Definition

memory card (flash memory card or storage card)

A memory card (sometimes called a flash memory card or a storage card) is a small storage medium used to store data such as text, pictures, audio, and video, for use on small, portable or remote computing devices. Most of the current products use flash memory, although other technologies are being developed. There are a number of memory cards on the market, including the SD card (secure digital card), the CF card (CompactFlash card), the SmartMedia card, the Memory Stick, and the MultiMediaCard (MMC). These cards are of varying sizes, and each is available in a range of storage capacities that typically corresponds directly to the price. The CompactFlash card is about the size of a matchbook, while the MultiMediaCard and Secure Digital card are each about the size of a postage stamp. The latter two are expected to reach storage capacities up to 1 gigabyte (GB) by the end of 2002.

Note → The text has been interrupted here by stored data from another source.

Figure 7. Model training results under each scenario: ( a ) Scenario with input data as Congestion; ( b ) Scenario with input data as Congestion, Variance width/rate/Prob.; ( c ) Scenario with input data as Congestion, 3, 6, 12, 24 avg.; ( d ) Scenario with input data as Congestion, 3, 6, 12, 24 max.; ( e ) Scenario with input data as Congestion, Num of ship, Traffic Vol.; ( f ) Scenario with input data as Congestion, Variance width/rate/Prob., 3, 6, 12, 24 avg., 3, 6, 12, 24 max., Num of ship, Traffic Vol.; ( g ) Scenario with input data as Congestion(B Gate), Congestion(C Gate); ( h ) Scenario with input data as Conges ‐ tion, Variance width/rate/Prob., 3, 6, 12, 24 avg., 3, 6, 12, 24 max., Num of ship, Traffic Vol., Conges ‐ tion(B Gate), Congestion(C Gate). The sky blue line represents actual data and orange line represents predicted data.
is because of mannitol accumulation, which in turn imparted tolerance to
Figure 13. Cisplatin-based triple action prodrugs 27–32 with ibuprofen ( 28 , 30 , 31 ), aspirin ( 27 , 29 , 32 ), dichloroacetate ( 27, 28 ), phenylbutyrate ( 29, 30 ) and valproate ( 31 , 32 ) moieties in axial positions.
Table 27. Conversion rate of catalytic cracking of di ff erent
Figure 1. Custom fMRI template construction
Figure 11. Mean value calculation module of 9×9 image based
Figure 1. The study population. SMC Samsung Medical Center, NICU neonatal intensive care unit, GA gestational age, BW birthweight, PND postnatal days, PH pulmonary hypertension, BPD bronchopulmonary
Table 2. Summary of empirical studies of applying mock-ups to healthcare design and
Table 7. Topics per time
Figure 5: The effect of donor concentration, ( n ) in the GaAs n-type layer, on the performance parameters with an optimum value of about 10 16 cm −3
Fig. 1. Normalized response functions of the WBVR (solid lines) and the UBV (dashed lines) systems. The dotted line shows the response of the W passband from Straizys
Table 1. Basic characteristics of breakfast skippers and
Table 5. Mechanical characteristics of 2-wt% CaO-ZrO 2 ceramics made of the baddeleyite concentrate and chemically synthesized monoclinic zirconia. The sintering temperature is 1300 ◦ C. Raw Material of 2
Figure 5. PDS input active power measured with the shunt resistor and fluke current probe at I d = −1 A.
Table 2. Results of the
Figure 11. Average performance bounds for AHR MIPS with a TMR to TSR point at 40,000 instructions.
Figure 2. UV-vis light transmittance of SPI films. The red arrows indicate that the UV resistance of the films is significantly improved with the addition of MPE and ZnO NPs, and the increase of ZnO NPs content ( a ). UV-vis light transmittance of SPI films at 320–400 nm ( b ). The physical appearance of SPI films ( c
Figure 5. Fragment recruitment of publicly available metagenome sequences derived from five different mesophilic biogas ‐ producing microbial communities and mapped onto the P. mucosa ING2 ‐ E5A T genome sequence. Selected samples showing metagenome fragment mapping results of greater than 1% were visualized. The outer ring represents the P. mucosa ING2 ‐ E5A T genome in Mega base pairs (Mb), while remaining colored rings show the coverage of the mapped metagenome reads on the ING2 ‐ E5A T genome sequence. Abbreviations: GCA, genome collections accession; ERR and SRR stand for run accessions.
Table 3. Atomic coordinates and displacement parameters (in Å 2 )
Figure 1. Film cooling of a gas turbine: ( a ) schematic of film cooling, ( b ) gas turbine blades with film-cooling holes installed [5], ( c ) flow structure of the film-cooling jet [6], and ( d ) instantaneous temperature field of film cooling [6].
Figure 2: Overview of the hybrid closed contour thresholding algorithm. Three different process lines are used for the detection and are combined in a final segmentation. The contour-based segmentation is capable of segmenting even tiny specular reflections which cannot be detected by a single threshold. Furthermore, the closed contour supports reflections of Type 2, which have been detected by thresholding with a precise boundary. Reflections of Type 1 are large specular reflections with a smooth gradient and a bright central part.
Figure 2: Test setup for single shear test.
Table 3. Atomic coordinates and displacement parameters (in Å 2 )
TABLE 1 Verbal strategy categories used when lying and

Most available cards have constantly powered nonvolatile memory, which means that data is stable on the card, is not threatened by a loss of power source, and does not need to be periodically refreshed. Because memory cards are solid state media, they have no moving parts, and therefore, are unlikely to suffer mechanical difficulties. Earlier removable storage media, such as the PC card, the smart card, and similar cards used for game systems, can also be considered to be memory cards. However, the newer cards are smaller, require less power, have higher storage capacity, and are portable among a greater number of devices. Because of these features, memory cards are influencing the production of an increasing number of small, lightweight and low-power devices.

Memory cards offer a number of advantages over the hard disk drive: they're much smaller and lighter, extremely portable, completely silent, allow more immediate access, and are less prone to mechanical damage. In comparison, however, the hard disk still offers a compelling advantage: currently, a memory card (for example, CompactFlash) with a 192MB capacity typically costs more than a hard drive with a capacity of 4OGB.